We had a few bonuses for the kids this year,” SWCD board member Jason Biltz said.

Students in the east got to see how maple syrup was made and toured Walnut Creek Planing, which is adjacent to Ayrdell Farm, while students in the west were treated to “a million-dollar view” and learned more about how Velvet View Farmstead Yogurt is made, a product the Schlauch family created a couple of years ago.

“These tours are a community event with many friends and family helping,” Biltz said. “There is no way our small staff could do this without the many people it took to make the event possible.”

Biltz said the past two years have been difficult on both teachers and students, and the teachers and school staff should be commended for their hard work.

Lorson, the SWCD conservation specialist who organizes the essay contest and judges the entries along with Shasta Mast, RoseAnne Rinfret and Dara Stitzlein, said they encouraged kids to be very creative in telling their story about what they experienced on the tour. He said the judges have had a treat reading the inspiring and often-time humorous essays.

“We changed it up to become a creative nonfiction essay,” Lorson said. “That means they could employ the things they saw at the farm into a creative story, and it’s been a treat to read them.”

The winners of the West Holmes fifth-grade essay contest from first to third included Colton Garver, Killbuck, student of Mary Smith; Payson Dial, Lakeville, student of Jennifer Hopkins; and Lauren Steinbauer, Lakeville, student of Jennifer Hopkins.

The winners of the East Holmes fifth-grade essay contest from first to third included Caleb Troyer, Walnut Creek, student of Liz Sommers; Elaya Barkley, Winesburg, student of Rachel Miller; and Grace Shetler, Chestnut Ridge, student of Heidi Olinger.

The winners of the East Holmes sixth-grade essay contest from first to third included Addisyn Mast, Walnut Creek, student of Barb Brown; James Hershberger, Walnut Creek, student of Barb Brown; and Ethan Schlabach, Chestnut Ridge, student of Jennifer Mengel.

Lorson shared some excerpts from the winning essays, talking about what drew the judging team to choose that essay as an award winner.

Steinbauer wrote her story from the perspective of a cow, touching on the aspect of farm safety and a cow’s eyesight.

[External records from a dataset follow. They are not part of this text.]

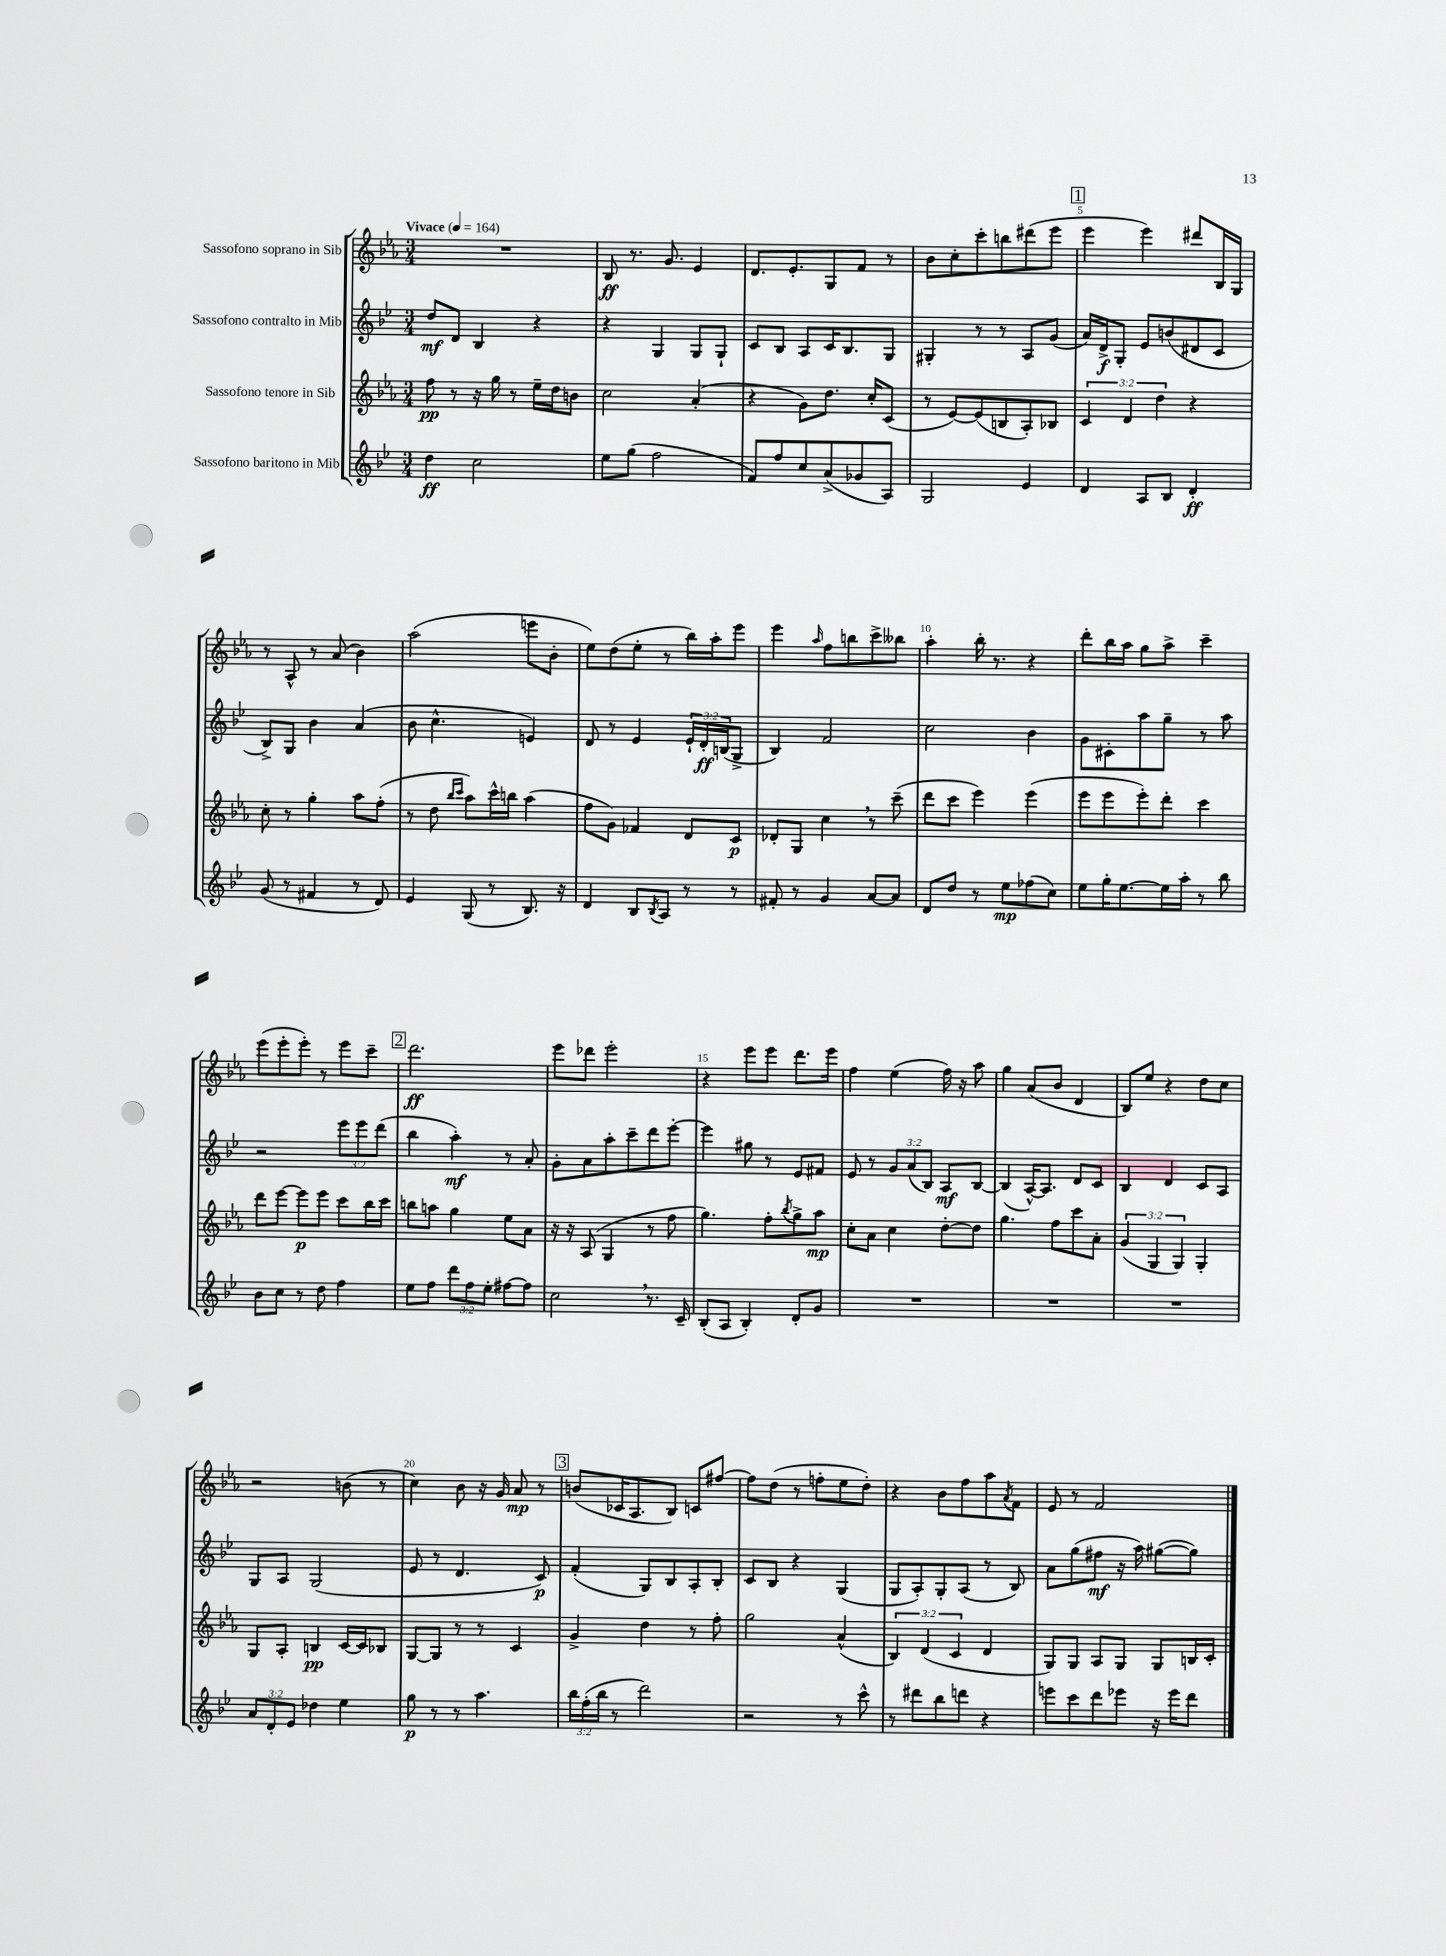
<<
\new StaffGroup <<
\new Staff = "s0" \with { instrumentName = "Sassofono soprano in Sib" } {
    \clef treble \key ees \major \numericTimeSignature \time 3/4 \tempo "Vivace" 4 = 164
    R2. |
    bes8\ff r8. g'8. ees'4 |
    d'8. ees'8.-. g8 f'8 r8 |
    bes'8 c''8-. c'''8-. b''8 dis'''8( ees'''8 |
    \mark \markup { \box "1" } ees'''4 ees'''4) dis'''8 bes16 g16 |
    r8 aes8-^ r8 aes'8( bes'4) |
    aes''2( e'''8 bes'8-. |
    ees''8) d''8( ees''8-. r8 bes''16) aes''16-. ees'''8 |
    ees'''4 \grace { aes''16 } f''8 b''8 c'''8-> beses''8 |
    aes''4-. bes''16-. r8. r4 |
    d'''8-. bes''16 aes''16 g''8 aes''8-> c'''4-- |
    ees'''8( ees'''8-. ees'''8-.) r8 ees'''8 c'''8-- |
    \mark \markup { \box "2" } d'''2.\ff |
    ees'''8 des'''8 ees'''2-. |
    r4 ees'''8 ees'''8 d'''8. ees'''16 |
    f''4 ees''4( f''16) r16 aes''8 |
    g''4 aes'8( bes'8 d'4 |
    bes8) ees''8 r4 d''8 c''8 |
    r2 b'8( r8 |
    c''4) bes'8 r16 g'16 aes'8\mp r8 |
    \mark \markup { \box "3" } b'8( ces'16 aes8. bes8) c'8 fis''8~ |
    fis''8 d''8( r8 f''8-. ees''8 d''8-.) |
    r4 bes'8 f''8 aes''8 \acciaccatura { aes'8 } f'8 |
    ees'8 r8 f'2 \bar "|." |
}
\new Staff = "s1" \with { instrumentName = "Sassofono contralto in Mib" } {
    \clef treble \key bes \major \numericTimeSignature \time 3/4 \override Staff.TupletNumber.text = #tuplet-number::calc-fraction-text
    d''8\mf d'8 bes4 r4 |
    r4 g4 g8 g8-! |
    c'8 bes8 a8 c'16 bes8. g8 |
    gis4-. r8 r8 a8 g'8( |
    \mark \markup { \box "1" } a'16) d'16->\f g8-. ees'8 b'8( dis'8 c'8 |
    bes8->) g8 bes'4 a'4( |
    bes'8 c''4.-^ e'4) |
    d'8 r8 ees'4 \tuplet 3/2 { ees'16-! d'16-.\ff b16( } g8-> |
    bes4) f'2 |
    c''2 bes'4 |
    g'8 cis'8-. a''8 g''8-- r8 a''8 |
    r2 \tuplet 3/2 { ees'''8 ees'''8 d'''8( } |
    \mark \markup { \box "2" } bes''4 a''4-.\mf) r8 a'8-. |
    g'8-. a'8 a''8-. c'''8-- d'''8 ees'''8~-. |
    ees'''4 gis''8 r8 ees'8 fis'8 |
    ees'8 r8 \tuplet 3/2 { g'8 a'8( bes8) } a8\mf bes8~ |
    bes4( a16~-^) a8. d'8 c'8 |
    bes4 d'4 c'8 a8 |
    g8 a8 g2( |
    ees'8 r8 d'4. c'8\p) |
    \mark \markup { \box "3" } f'4-.( g8) bes8 a8-. bes8-. |
    c'8 bes8 r4 g4( |
    g8 a8-.) g8-. a8( r8 bes8) |
    a'8 g''8( fis''8\mf r16 a''16) gis''8~( gis''8) \bar "|." |
}
\new Staff = "s2" \with { instrumentName = "Sassofono tenore in Sib" } {
    \clef treble \key ees \major \numericTimeSignature \time 3/4 \override Staff.TupletNumber.text = #tuplet-number::calc-fraction-text
    f''8\pp r8 r16 g''16 r8 ees''16-- d''16 b'8 |
    c''2 aes'4-.( |
    r4 g'8) d''8. c''16-. c'8( |
    r8 ees'8~) ees'8( b8 aes8-.) bes8 |
    \mark \markup { \box "1" } \tuplet 3/2 { c'4 d'4 d''4 } r4 |
    c''8-. r8 g''4-. aes''8 f''8-.( |
    r8 d''8 \grace { bes''16 c'''16 } aes''8) c'''16-^ b''16 aes''4( |
    f''8 g'8) fes'4 d'8 c'8\p |
    des'8-. g8 c''4 \breathe r8 c'''8--( |
    d'''8 c'''8 ees'''4) ees'''4( |
    ees'''8 ees'''8 ees'''8-.) d'''8-. c'''4 |
    d'''8 ees'''8~ ees'''8\p ees'''8 c'''8 bes''16 c'''16 |
    \mark \markup { \box "2" } b''8 a''8 g''4 ees''8 aes'8 |
    r16 r16 aes8( g4 r8 f''8 |
    g''4.) f''8-. \acciaccatura { bes''8 } g''8-> aes''8\mp |
    c''8-. aes'8 c''4 d''8~-. d''8 |
    g''4. f''8 c'''8 aes'8-. |
    \tuplet 3/2 { g'4( g4 g4) } g4-. |
    g8 aes8-. b4\pp c'16~ c'16 bes8 |
    g8~ g8 r8 r8 c'4 |
    \mark \markup { \box "3" } g'4-> d''4 r8 f''8-. |
    g''2 aes'4-^( |
    \tuplet 3/2 { bes4) d'4( c'4 } d'4 |
    g8) g8 aes8 g8 g8 b16 c'16-. \bar "|." |
}
\new Staff = "s3" \with { instrumentName = "Sassofono baritono in Mib" } {
    \clef treble \key bes \major \numericTimeSignature \time 3/4 \override Staff.TupletNumber.text = #tuplet-number::calc-fraction-text
    d''4\ff c''2 |
    ees''8 g''8( f''2 |
    f'8) f''8 c''8 a'8->( ges'8 a8) |
    g2 ees'4 |
    \mark \markup { \box "1" } d'4 a8 bes8 d'4-.\ff |
    g'8( r8 fis'4 r8 d'8) |
    ees'4 g8( r8 bes8.) r16 |
    d'4 bes8 \acciaccatura { bes8 } a8 r8 r8 |
    fis'8-. r8 g'4 a'8~ a'8 |
    d'8 d''8 r8 ees''8\mp fes''8( c''8) |
    ees''8 g''16-. ees''8.~ ees''16 a''16-. r8 bes''8 |
    bes'8 c''8 r8 d''8 f''4 |
    \mark \markup { \box "2" } ees''8 f''8 \tuplet 3/2 { d'''8 f''8 ees''8-. } fis''8~ fis''8 |
    c''2 \breathe r8. c'16-- |
    bes8-.( a8 bes4-.) d'8-. g'8 |
    R2. |
    R2. |
    R2. |
    \tuplet 3/2 { a'8 d'8-. ees'8 } des''4 ees''4 |
    g''8\p r8 r8 a''4. |
    \mark \markup { \box "3" } \tuplet 3/2 { bes''16 f''16-.( bes''16 } r8 d'''2) |
    r2 r8 c'''8-^ |
    r8 dis'''8 bes''8 d'''8 r4 |
    e'''8 c'''8 d'''8 ees'''8 r16 ees'''16 d'''8 \bar "|." |
}
>>
>>
\layout { \context { \Score \override BarNumber.break-visibility = ##(#f #t #t) barNumberVisibility = #(every-nth-bar-number-visible 5) } }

Dial chose to explore the cow’s perspective, choosing to follow the shenanigans of a group of wild animals called “kids” who came to her farm in big yellow tubes. Garver wrote about his essay through the eyes of a farm cat, Ozzie, who met with friends along his way in watching the students.

“A fantastic, creative essay — we really loved it,” Lorson said of Garver’s essay.

Shetler put herself in the role of a young farm girl who had to wake up every morning to do her chores. Lorson said her sensible approach to wildlife was fascinating. Barkley chose to write about a crayfish, an essay that took the crayfish from infant to adulthood. She explored the importance of water quality.

“It was one of the most unique perspectives I’ve seen in this contest,” Lorson said.

Troyer’s winning effort left the reader in the dark as to what animal he was, and it turned out to be a mole exploring Walnut Creek Planing. Because moles can’t see, he used his other senses to figure out everything the company produces.

Schlabach told the story from a pair of minnows who argued over whether pools or ripples of water are the best. He focused on water quality and conservation practices. Hershberger described the tour through the eyes of a farm dog, talking about the importance of quality soil. Mast wrote about a curious bunny, the youngest in a family of rabbits, and covered each station while discussing many of the details that were shared throughout the day.

“I could write a brochure from this essay,” Lorson said of Mast’s effort. “Congratulations to all of the students. We hope you learned a great deal about life on the farm and conservation. A lot of these kids don’t have any experience on a farm, so this is a really great lesson.”